Siempre hay una aguja para un descosido



Cuatro paredes blancas. No era mucho, pero era lo que podían pagar con lo que ganaban un carpintero y una costurera. Parece una combinación de otro siglo. Ahora los jóvenes se dedican a la administración, las humanísticas, la informática, pero ellos no. A ella le enseñó a coser su abuela Lucy, con una Singer de esas a pedal. Pero no un pedal con cable y electricidad como los de ahora. Estoy hablando del pedal que te hacía sacar más músculo en las pantorrillas que una jugadora de hockey.
Él tenía un taller con su viejo en la esquina. Las máquinas, las latas de barniz, todo llenaba el ambiente de ese aroma tan especial. Y, de repente, se encontraron con cuatro paredes vacías. “Casa”, le tenían que empezar a decir a ese lugar, ese lugar tan blanco, tan distinto a todos los ambientes y espacios que habían estado llenando con su trabajo desde tan chiquitos. No tenían ni un mueble, ni una cortina, ni repasadores, ni sillas ni escritorios. Y, así como llegaron, se pusieron a medir, a calcular, a cortar, a pegar, cada uno en su materia. Él hizo las sillas, ella las tapizó. Ella hizo las cortinas, él hizo la barra para colgarlas, y la amuró en la pared. Los sillones nuevos de madera blanca de pino se cubrieron con almohadones del mismo color.

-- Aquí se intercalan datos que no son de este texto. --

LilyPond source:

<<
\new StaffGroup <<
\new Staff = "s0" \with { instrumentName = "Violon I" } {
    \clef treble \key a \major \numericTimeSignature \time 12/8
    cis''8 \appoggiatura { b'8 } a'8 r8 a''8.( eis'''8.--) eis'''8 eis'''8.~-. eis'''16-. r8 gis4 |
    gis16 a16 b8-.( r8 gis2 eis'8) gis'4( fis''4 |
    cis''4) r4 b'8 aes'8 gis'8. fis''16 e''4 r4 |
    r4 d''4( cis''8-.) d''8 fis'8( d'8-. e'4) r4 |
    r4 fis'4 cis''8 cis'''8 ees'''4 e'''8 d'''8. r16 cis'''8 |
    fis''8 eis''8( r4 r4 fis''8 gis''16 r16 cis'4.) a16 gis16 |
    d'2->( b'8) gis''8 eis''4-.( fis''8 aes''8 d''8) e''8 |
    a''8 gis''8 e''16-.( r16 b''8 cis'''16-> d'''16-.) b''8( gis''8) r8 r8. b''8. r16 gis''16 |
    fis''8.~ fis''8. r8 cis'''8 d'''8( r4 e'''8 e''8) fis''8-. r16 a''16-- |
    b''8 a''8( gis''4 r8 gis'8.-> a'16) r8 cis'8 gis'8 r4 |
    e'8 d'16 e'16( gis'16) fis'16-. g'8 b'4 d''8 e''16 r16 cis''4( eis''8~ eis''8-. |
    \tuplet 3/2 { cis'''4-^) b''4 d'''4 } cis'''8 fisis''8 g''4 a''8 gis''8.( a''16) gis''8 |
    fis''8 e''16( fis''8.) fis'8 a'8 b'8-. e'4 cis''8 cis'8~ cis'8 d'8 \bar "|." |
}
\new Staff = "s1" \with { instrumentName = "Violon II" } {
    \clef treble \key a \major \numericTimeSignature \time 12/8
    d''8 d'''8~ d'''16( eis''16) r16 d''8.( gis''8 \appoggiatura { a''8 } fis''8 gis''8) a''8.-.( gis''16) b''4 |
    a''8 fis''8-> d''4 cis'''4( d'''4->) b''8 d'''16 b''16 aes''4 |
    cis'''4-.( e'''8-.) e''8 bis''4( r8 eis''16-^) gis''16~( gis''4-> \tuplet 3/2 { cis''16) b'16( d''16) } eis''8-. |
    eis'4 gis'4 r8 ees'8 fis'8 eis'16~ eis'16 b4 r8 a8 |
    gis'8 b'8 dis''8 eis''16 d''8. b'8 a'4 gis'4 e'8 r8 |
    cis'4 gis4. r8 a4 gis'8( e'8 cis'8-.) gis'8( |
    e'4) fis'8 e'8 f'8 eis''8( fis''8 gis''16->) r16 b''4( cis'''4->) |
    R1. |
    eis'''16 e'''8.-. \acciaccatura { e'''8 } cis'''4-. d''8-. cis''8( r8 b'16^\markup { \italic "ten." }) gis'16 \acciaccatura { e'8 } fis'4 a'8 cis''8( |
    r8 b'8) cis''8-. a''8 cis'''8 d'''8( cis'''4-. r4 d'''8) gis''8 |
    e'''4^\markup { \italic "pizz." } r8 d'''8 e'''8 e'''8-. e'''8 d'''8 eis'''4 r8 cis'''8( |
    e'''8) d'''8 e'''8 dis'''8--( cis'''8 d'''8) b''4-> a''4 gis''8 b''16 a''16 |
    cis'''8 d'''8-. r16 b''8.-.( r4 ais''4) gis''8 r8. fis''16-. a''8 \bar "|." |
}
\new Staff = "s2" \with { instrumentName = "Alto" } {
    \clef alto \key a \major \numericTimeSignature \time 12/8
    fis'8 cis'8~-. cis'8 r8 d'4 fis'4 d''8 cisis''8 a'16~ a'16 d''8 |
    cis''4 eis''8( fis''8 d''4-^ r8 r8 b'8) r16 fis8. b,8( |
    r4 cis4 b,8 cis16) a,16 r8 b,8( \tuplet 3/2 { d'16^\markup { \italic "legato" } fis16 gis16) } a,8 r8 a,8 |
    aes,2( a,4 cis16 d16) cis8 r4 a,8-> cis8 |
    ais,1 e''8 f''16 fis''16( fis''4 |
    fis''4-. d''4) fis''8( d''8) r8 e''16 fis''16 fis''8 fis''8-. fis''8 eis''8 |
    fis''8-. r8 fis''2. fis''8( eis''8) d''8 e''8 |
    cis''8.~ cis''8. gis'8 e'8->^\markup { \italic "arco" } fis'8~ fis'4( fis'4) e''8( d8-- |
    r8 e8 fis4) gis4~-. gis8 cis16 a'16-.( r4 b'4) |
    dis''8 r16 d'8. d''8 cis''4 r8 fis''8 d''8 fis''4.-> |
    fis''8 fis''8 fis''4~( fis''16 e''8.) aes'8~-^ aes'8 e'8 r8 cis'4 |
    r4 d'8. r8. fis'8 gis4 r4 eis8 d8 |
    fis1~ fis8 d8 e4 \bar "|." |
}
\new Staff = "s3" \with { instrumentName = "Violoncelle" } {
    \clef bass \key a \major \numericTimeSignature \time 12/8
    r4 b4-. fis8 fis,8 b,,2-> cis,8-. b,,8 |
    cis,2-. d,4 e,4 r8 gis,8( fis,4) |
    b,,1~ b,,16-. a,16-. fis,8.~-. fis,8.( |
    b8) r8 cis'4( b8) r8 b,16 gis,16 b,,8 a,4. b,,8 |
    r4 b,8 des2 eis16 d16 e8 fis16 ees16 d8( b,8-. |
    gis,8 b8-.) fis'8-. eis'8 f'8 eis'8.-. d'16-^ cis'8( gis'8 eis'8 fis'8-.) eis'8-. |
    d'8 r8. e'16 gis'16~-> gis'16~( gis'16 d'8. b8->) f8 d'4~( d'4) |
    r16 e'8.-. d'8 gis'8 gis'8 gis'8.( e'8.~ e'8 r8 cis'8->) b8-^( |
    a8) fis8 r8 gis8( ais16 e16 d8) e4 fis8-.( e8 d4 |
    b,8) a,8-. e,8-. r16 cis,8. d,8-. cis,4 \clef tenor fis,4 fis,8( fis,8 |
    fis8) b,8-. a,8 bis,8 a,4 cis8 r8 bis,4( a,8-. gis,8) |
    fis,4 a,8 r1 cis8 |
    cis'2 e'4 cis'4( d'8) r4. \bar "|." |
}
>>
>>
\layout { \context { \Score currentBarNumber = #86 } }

-Acá haría falta un revistero.
-Yo lo hago, con las maderitas que me sobraron. ¿Apoya-vasos?
-Dejámelo a mí".
Lo que no se hacía con madera, se resolvía con tela. O los materiales se complementaban unos con otros, generando un espacio tan blanco y medido, que hacía que la luz rebotara en cada aprovechado rincón, haciendo que pareciera de día las veinticuatro horas. Manteles blancos en la mesa blanca. Sábanas blancas en la cama blanca. Todo encajaba perfecto. Nada de medidas comerciales, patrones ni estándares. El centímetro y la cinta métrica eran la regla. A veces, entraban en desacuerdos, como el día en el que decidieron hacer un ajedrez. Terminaron concordando que ella haría el tablero y él las piezas; o hermosos encuentros como cuando él le armó una cajita de pino para sus carretes, agujas y alfileres, y ella le cosió un cinturón para colgar las herramientas.


El día que se les complicó fue cuando quisieron hacer un calefón en vez de comprarse uno. Trágico final.